OnPatient portal intermittent outage

Incident Report for DrChrono

Postmortem

OnPatient Outage

Summary

On 5/12/2021, DrChrono experienced issues related to our OnPatient product. This started with degraded performance and intermittent availability and escalated to a complete outage.

This underlying issue was identified and corrected. We also added additional capacity to help mitigate any further impacts caused by similar issues.

Timeline (EST, 24-hour clock)

Date/Time	Activity
2021-05-12 11:00	On-call engineer paged for OnPatient site outage, and ops team begins working the issue.
2021-05-12 11:10	Supporting middleware and services verified as working.
2021-05-12 11:12	Some underlying web services were restarted. This corrected the errors but OnPatient was still running slowly.
2021-05-12 11:22	Errors noted as returning.
2021-05-12 12:11	Status page for incident created.
2021-05-12 13:22	Potential issue with a specific database query was identified, and database service was restarted.
2021-05-12 14:10	An issue with the table structure was identified and a manual process to correct the structure was started.
2021-05-12 14:21	OnPatient portal brought down to decrease load on the database server while the correction was running.
2021-05-12 15:13	Status page updated to “Identified”.
2021-05-12 15:42	DrChrono team is unable to access the portal due to a technical issue with our hardware vendor to assist with identifying any underlying issues.
2021-05-12 16:44	Third-party vendor access was restored and support tickets were opened by the DrChrono team.
2021-05-12 17:30	Plans to resize the database server was put in place and a fresh backup of the data was taken.
2021-05-12 19:22	Backup of DB finished and verified. Resize of web and database servers initiated.
2021-05-12 19:37	Hardware vendor confirms underlying disk performance issues.
2021-05-12 19:52	Resize of Web instance completed, instance restored.

2021-05-13 00:25	DB instance resized and brought back up.
2021-05-13 00:25	Web services restored; OnPatient back up, end of incident.
2021-05-13 00:31	Status page updated to “Resolved”.

Contributing Factors

The underlying hardware from our vendor that powers our OnPatient database server started a disk consistency check at about 10:55 am EST. This consistency check, and/or other issues associated with the degraded disk performance affected the OnPatient database server.

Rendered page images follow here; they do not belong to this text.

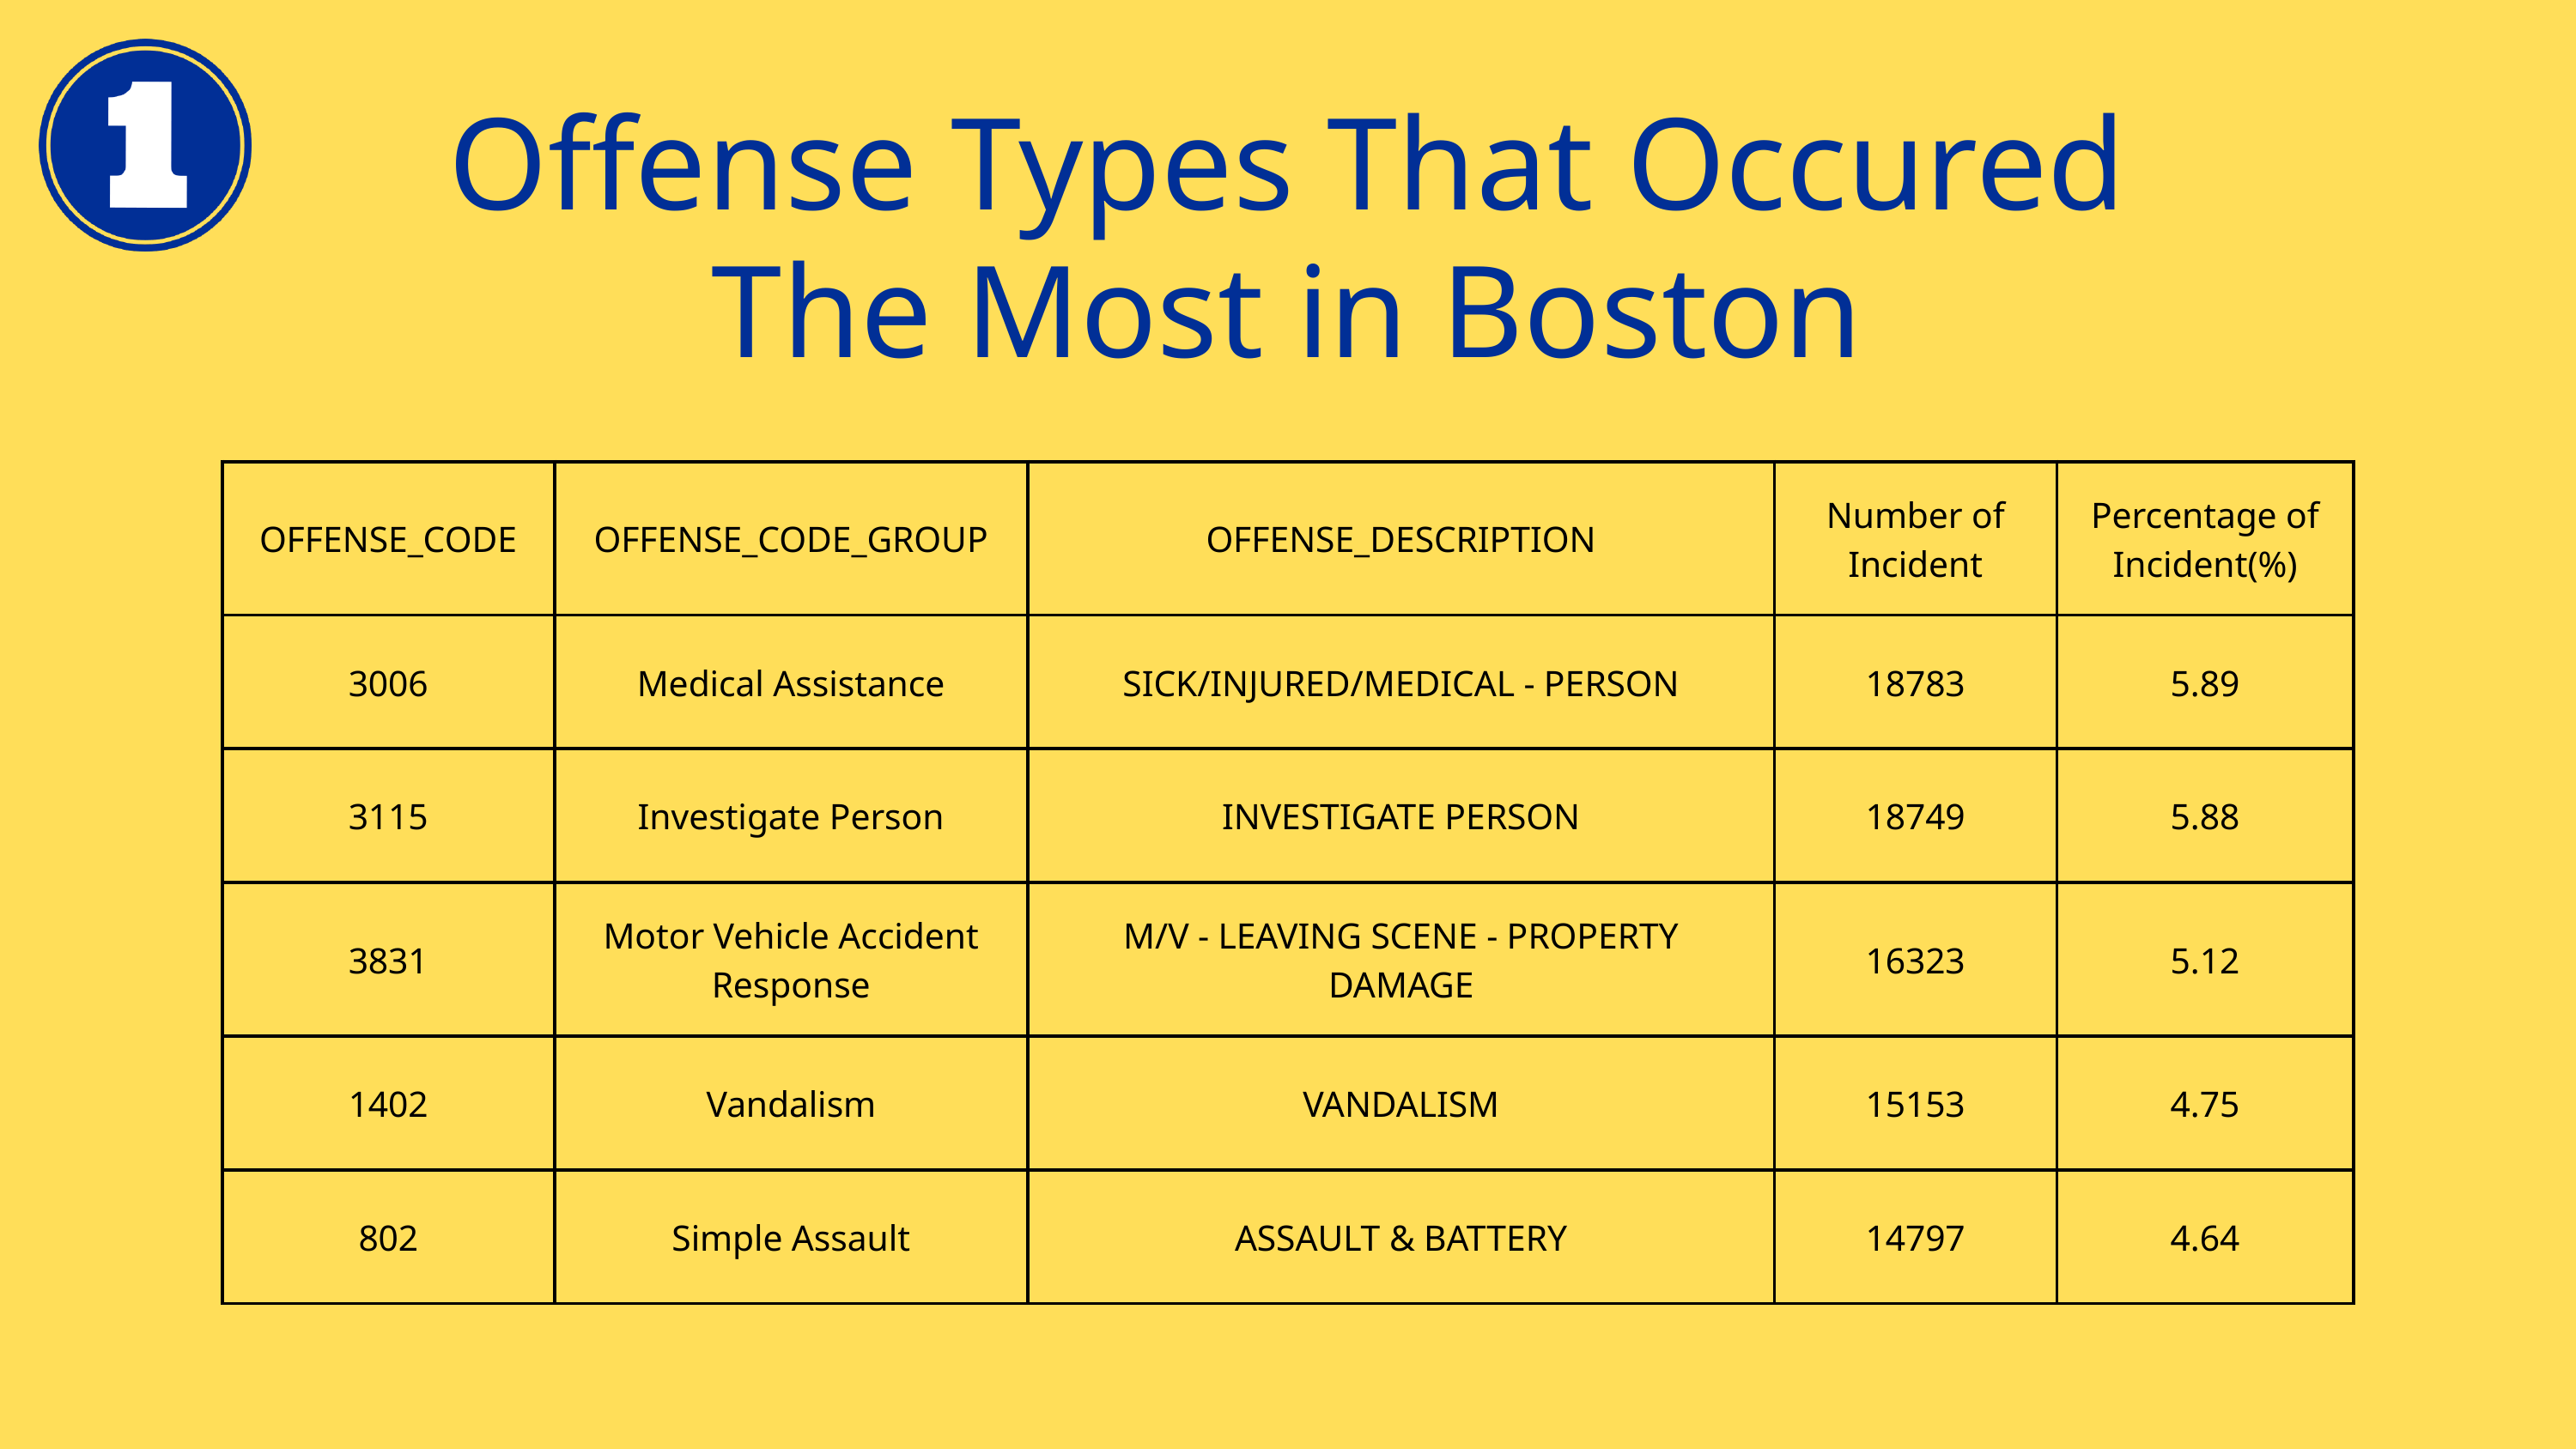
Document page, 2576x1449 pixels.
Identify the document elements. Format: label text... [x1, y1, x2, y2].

table_cell 14797 [1776, 1172, 2056, 1302]
table_cell SICK/INJURED/MEDICAL - PERSON [1030, 616, 1773, 747]
table_cell 802 [224, 1172, 553, 1302]
table_header OFFENSE_DESCRIPTION [1030, 464, 1773, 614]
table_cell Medical Assistance [556, 616, 1026, 747]
table_cell 4.75 [2058, 1038, 2352, 1168]
table_cell 3006 [224, 616, 553, 747]
table_cell 5.12 [2058, 884, 2352, 1034]
table_header OFFENSE_CODE_GROUP [556, 464, 1026, 614]
table_cell 16323 [1776, 884, 2056, 1034]
table_cell Motor Vehicle Accident Response [556, 884, 1026, 1034]
table_cell M/V - LEAVING SCENE - PROPERTY DAMAGE [1030, 884, 1773, 1034]
table_cell 4.64 [2058, 1172, 2352, 1302]
table_header OFFENSE_CODE [224, 464, 553, 614]
table_header Number of Incident [1776, 464, 2056, 614]
table_cell 1402 [224, 1038, 553, 1168]
table_cell 3831 [224, 884, 553, 1034]
table_cell Investigate Person [556, 750, 1026, 881]
table_cell 18749 [1776, 750, 2056, 881]
picture [38, 38, 252, 252]
table_cell 18783 [1776, 616, 2056, 747]
table_cell ASSAULT & BATTERY [1030, 1172, 1773, 1302]
table_cell 5.88 [2058, 750, 2352, 881]
table_cell Simple Assault [556, 1172, 1026, 1302]
table_cell 15153 [1776, 1038, 2056, 1168]
text_box Offense Types That Occured The Most in Boston [346, 88, 2230, 383]
table_header Percentage of Incident(%) [2058, 464, 2352, 614]
table_cell 5.89 [2058, 616, 2352, 747]
table_cell 3115 [224, 750, 553, 881]
table_cell INVESTIGATE PERSON [1030, 750, 1773, 881]
table_cell Vandalism [556, 1038, 1026, 1168]
table_cell VANDALISM [1030, 1038, 1773, 1168]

A missing index contributed to slow queries against the OnPatient database. These queries were previously performant with sufficient disk I/O. However, the disk consistency check degraded performance sufficiently to expose issues with queries with the missing index.

Impact

Customers experienced a complete outage of the OnPatient platform for all customers, including telehealth.

Corrective Actions

Increased instance size for the OnPatient DB so that sufficient memory will be available to better survive future disk I/O issues. This resizing effort migrated the DB instance off the degraded hardware, which resolved the underlying disk I/O issues.

Engineering will ensure that the proper table structure is created for the affected table.

Posted May 26, 2021 - 13:38 PDT

Resolved

This incident has been resolved.

Posted May 12, 2021 - 17:31 PDT

Update

Thank you for your continued patience as our team works to restore access to the OnPatient portal. At this time, we are predicting service to be restored by 10:00 PM PST. We will continue to communicate updates here.

Posted May 12, 2021 - 14:30 PDT

Identified

The issue has been identified but we do not currently have an ETA on completion of the fix. We will post another update as to a timeframe as soon as we can.

Posted May 12, 2021 - 12:13 PDT

Investigating

We are currently investigating an issue that is intermittently preventing login to the OnPatient portal. This issue seems to have started at approximately 8:00 PST. We will provide additional information as soon as possible.

Posted May 12, 2021 - 09:09 PDT

This incident affected: onpatient.com and onpatient iPhone PHR.